Old friends, best of friends.
This summer was by far one of the more challenging I have had in recent years. My job was extremely busy, and I had taken on responsibilities that taught me much about myself as a leader and a professional. It has been difficult, during all of this, to really focus on myself. I have taken a step back from that part of my life to focus on the demands of my full-time job. It was not until I was in Vegas for a friend’s wedding that I realized how much of my personal self had shifted to my professional self. It is eye-opening when someone asks you how you are doing and 90% of what you answer is about your work life. Don’t get me wrong, I love my job and I love what I do. What I am saying is that I acknowledge that I need to find a way to take some of that focus and redirect it back to my personal life.
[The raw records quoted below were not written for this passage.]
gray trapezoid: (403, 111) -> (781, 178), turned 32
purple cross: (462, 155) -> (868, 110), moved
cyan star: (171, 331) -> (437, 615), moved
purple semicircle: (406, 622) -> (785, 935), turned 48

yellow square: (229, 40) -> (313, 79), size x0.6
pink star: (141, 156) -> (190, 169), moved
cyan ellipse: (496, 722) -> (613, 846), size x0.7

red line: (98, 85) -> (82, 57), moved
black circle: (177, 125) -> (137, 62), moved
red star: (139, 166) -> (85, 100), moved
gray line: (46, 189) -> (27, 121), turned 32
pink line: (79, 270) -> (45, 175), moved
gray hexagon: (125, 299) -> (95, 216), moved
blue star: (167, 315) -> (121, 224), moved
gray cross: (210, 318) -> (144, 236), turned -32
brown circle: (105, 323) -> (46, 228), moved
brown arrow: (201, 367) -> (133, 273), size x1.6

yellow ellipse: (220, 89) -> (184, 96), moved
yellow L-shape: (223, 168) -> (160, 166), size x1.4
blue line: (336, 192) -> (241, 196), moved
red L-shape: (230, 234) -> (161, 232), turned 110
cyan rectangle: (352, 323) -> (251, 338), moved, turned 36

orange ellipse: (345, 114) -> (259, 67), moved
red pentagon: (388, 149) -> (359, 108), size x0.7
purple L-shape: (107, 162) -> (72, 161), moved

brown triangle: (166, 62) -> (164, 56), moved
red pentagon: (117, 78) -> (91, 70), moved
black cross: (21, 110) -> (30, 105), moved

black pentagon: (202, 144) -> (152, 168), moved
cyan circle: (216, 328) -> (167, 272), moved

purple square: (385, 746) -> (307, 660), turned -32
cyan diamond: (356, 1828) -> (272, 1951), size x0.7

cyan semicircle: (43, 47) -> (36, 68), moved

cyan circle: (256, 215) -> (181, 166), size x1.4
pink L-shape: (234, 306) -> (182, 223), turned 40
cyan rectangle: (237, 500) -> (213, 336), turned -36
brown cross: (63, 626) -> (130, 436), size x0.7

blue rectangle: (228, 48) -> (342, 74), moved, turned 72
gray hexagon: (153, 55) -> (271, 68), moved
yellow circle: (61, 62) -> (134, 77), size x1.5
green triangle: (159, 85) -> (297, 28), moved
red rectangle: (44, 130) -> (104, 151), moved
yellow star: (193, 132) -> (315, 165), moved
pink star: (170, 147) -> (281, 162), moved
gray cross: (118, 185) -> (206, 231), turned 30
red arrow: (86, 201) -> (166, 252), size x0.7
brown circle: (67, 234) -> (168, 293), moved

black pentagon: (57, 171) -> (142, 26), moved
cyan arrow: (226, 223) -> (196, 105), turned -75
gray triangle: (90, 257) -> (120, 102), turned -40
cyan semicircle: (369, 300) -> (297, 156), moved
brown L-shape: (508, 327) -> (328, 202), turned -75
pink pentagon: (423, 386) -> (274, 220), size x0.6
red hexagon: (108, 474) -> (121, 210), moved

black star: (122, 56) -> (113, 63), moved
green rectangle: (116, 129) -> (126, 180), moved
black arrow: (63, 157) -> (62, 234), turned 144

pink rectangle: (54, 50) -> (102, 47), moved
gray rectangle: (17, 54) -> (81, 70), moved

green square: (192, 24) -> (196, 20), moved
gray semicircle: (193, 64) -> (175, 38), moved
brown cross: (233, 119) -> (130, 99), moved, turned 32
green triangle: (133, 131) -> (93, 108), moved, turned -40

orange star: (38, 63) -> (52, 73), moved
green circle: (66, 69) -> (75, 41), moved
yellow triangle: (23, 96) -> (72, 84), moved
Recently I did reconnect with a college friend. I will keep this person’s name off this post because that does not really influence or change what I am going to write here. I will say that it has been roughly 20 years since we last spoke and it was quite a shock when I heard from the person for the first time this past Spring. I did not quite understand how much I had missed talking with them until we started talking more frequently. We talked about our families, our jobs, and just basic things that had changed in those years that had passed. I cannot say that it feels like those years never went by because I still feel them acutely, but it does feel like going back to those days spent talking about football as we walked back to the parking lot after classes ended.
It just made me think how much I have missed. I think we need to remember, probably more so in the current climate of uncertainty, that things are never guaranteed to remain as they are. We seem to think we can freeze time, then a moment passes, and we find ourselves 20 years later down the road and wondering where those years had gone to. What event could have possibly changed things so drastically that someone we felt like was family, faded into memory? A rhetorical question, but still relevant to where I am hoping to bring us all today.
In a few weeks, I will hopefully see some of those same friends (and often called “family”) that impacted my twenties. As many of you may know, those years change us in ways that we often don’t realize until we are further into adulthood. It isn’t just because we attended college, that is not the reason. It is because we were together during a time that we left the confines of childhood and started to figure out who we were on our own.
I look forward to that reconnection to that part of myself that really saw me change from the quiet, shy girl in high school to the sassy, independent woman I am now. All the years in between have been important, but those four short years changed me so tremendously that I am both anxious and nervous about how it will go.
To my friends of the Monarch Nation, I will see you all soon. In case I forget to say it when I see you thank you for being such a huge part of my life and I am so glad to have you as a part of it again now.